Teutons


The Teutons Latin: Teutones, , Ancient Greek: Τεύτονες were an ancient northern European tribe refers by Roman authors. a Teutons are best invited for their participation, as alive as a Cimbri as living as other groups, in the Cimbrian War with the Roman Republic in the gradual second century BC.

Julius Caesar covered them as a Germanic people, a term he applied to any northern peoples located east of the Rhine, & later Roman authors followed him. On one hand, there is no direct evidence that they spoke a Germanic language, in addition to evidence such as their name, and the names of their rulers, indicates at least a strong influence from Celtic languages. On the other hand the standard that classical authors produced about the homeland of the Teutones is considered by many scholars to show that they lived in an area associated with early Germanic languages, and non Celtic languages.

Name


The ethnonym is attested in Latin as Teutonēs or Teutoni plural or, more rarely, as Teuton or Teutonus singular. It transparently derives from the Proto-Indo-European PIE stem *teuteh₂- 'people, tribe, crowd' attached to the suffix -ones, which is ordinarily found in both Celtic Lingones, Senones, etc. and Germanic Ingvaeones, Semnones, etc. tribal designation in the Roman era. The stem apparently had a lower-class connotation, as opposed to an elite combine or a ruling class, and its original meaning in PIE times may pull in been 'the people under arms', as suggested by the Hittite tuzzi- and the Luwian tuta 'army'.

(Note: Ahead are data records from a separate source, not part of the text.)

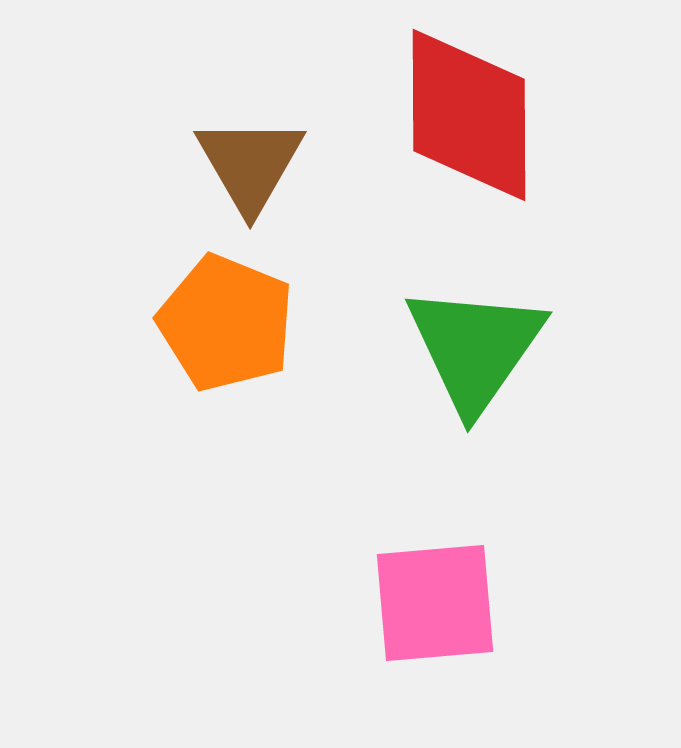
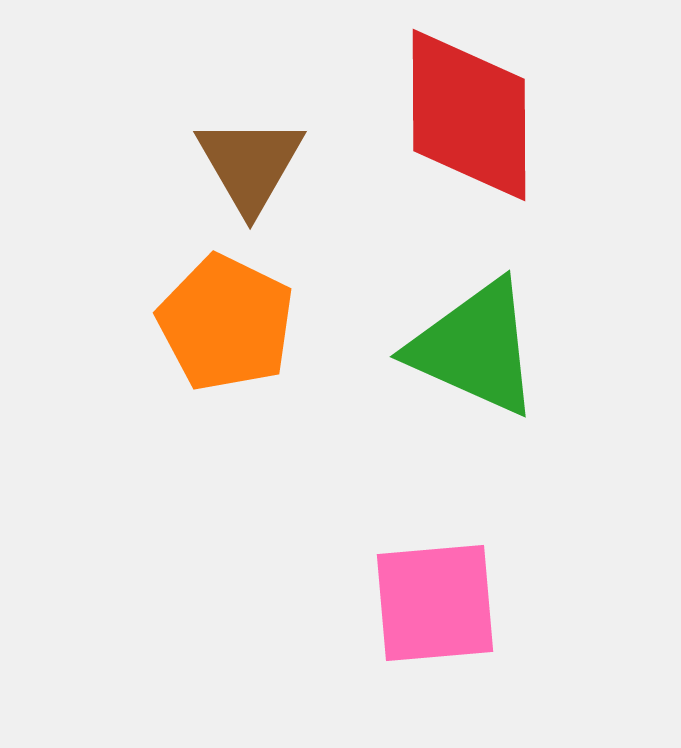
orange pentagon: rotated 4 degrees clockwise
green triangle: rotated 41 degrees counterclockwise
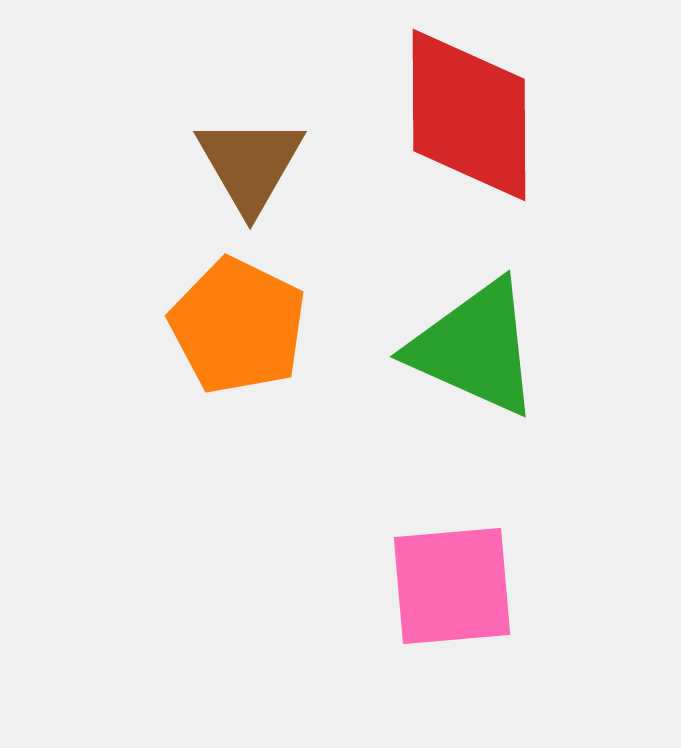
orange pentagon: moved 12 px right, 3 px down
pink square: moved 17 px right, 17 px up
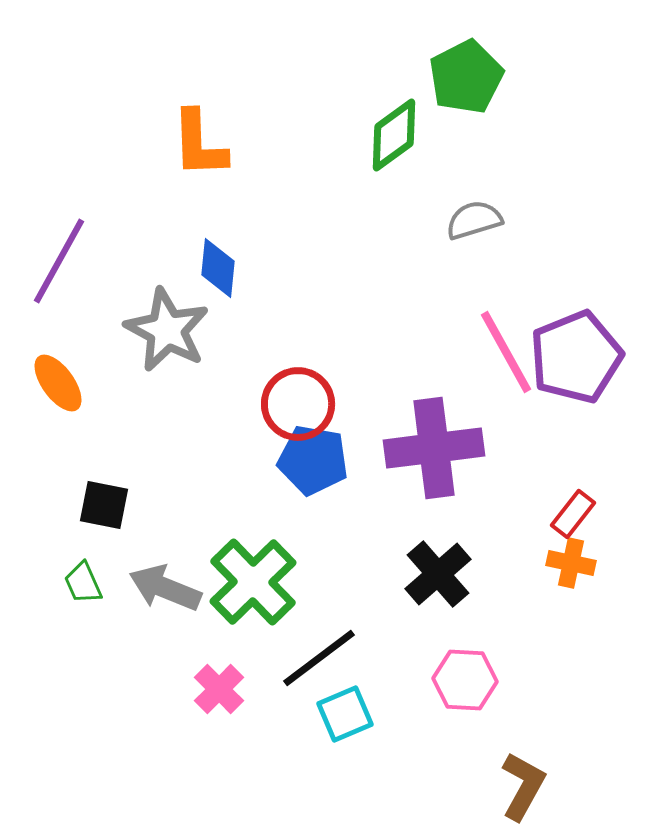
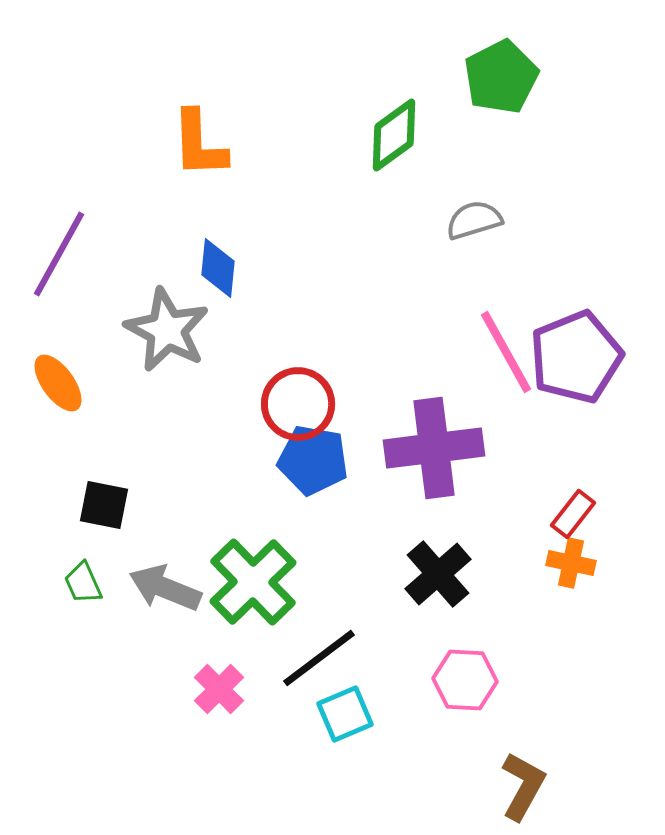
green pentagon: moved 35 px right
purple line: moved 7 px up
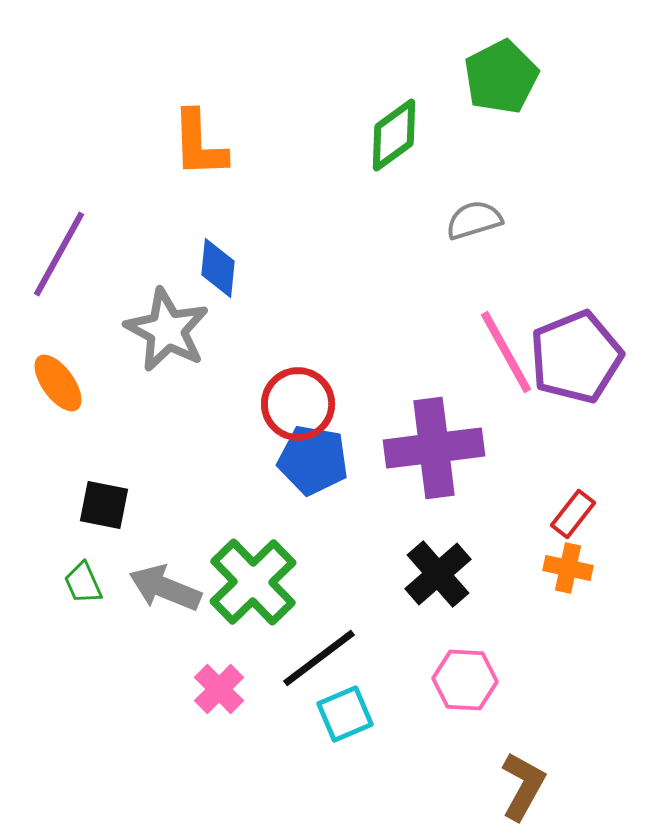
orange cross: moved 3 px left, 5 px down
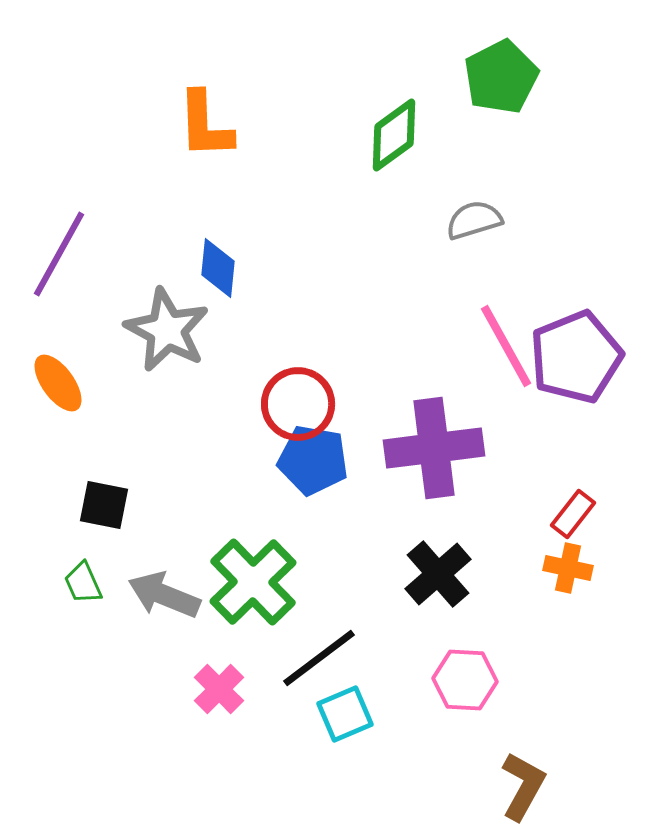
orange L-shape: moved 6 px right, 19 px up
pink line: moved 6 px up
gray arrow: moved 1 px left, 7 px down
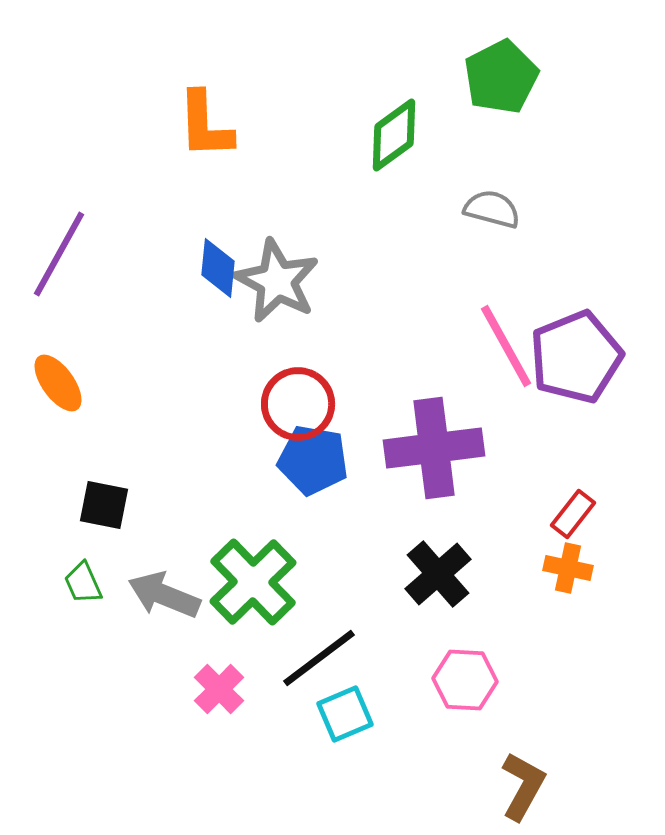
gray semicircle: moved 18 px right, 11 px up; rotated 32 degrees clockwise
gray star: moved 110 px right, 49 px up
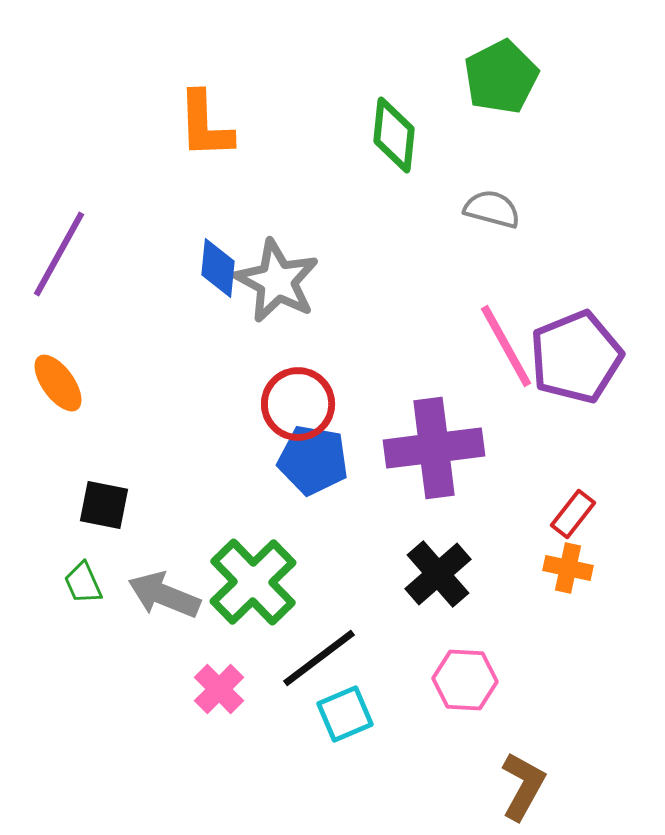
green diamond: rotated 48 degrees counterclockwise
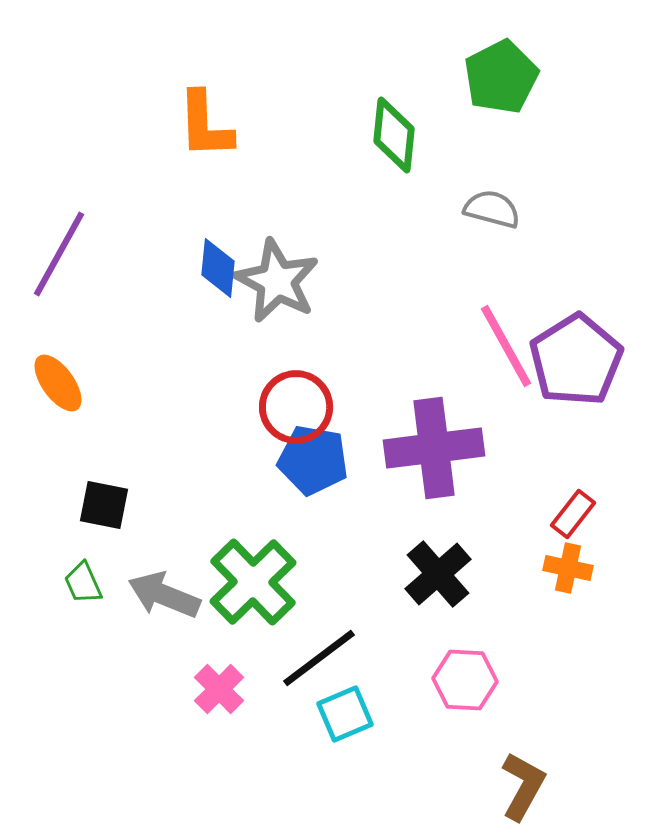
purple pentagon: moved 3 px down; rotated 10 degrees counterclockwise
red circle: moved 2 px left, 3 px down
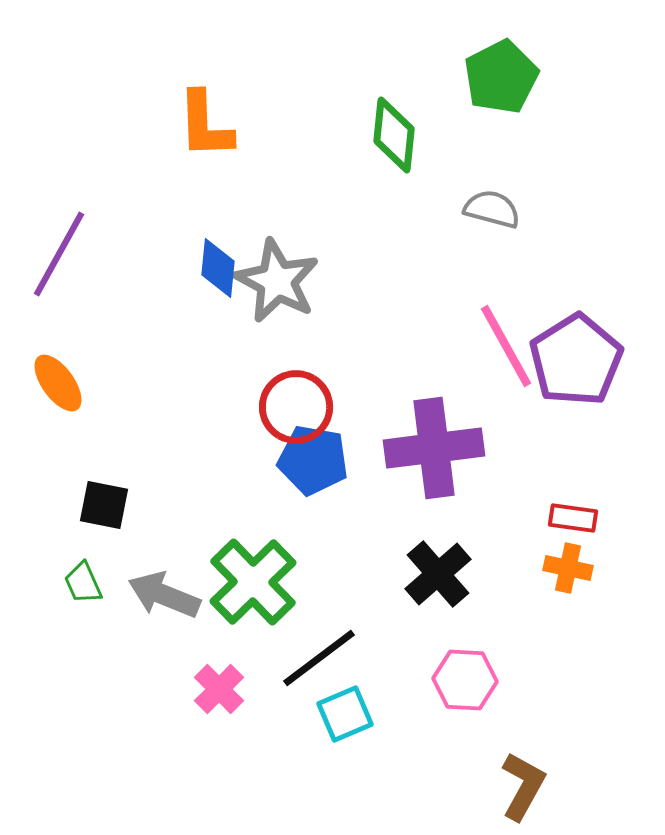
red rectangle: moved 4 px down; rotated 60 degrees clockwise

Thus, the gain Teutones may be interpreted as deriving from first consonantal shift "pre-Germanic" compare the later do *þeudō- 'nation, people, folk'; cf. Gothic þiuda. A possible corruption of the original name by Greek and Latin writers helps the attribution less secure.

The much later ownership of Teuton to refer to speakers of West Germanic languages occurred in the Latin of monastic writers by the ninth century, and has continued into modern times. It originally served as a learned classical Latin word to be used instead of the similar sounding "theodiscus", an older term that was a Latinization of the then-current pronunciations of the West Germanic word for "of the people".

In modern English, "Teuton" often has been used in a still broader way to intend the same as "Germanic".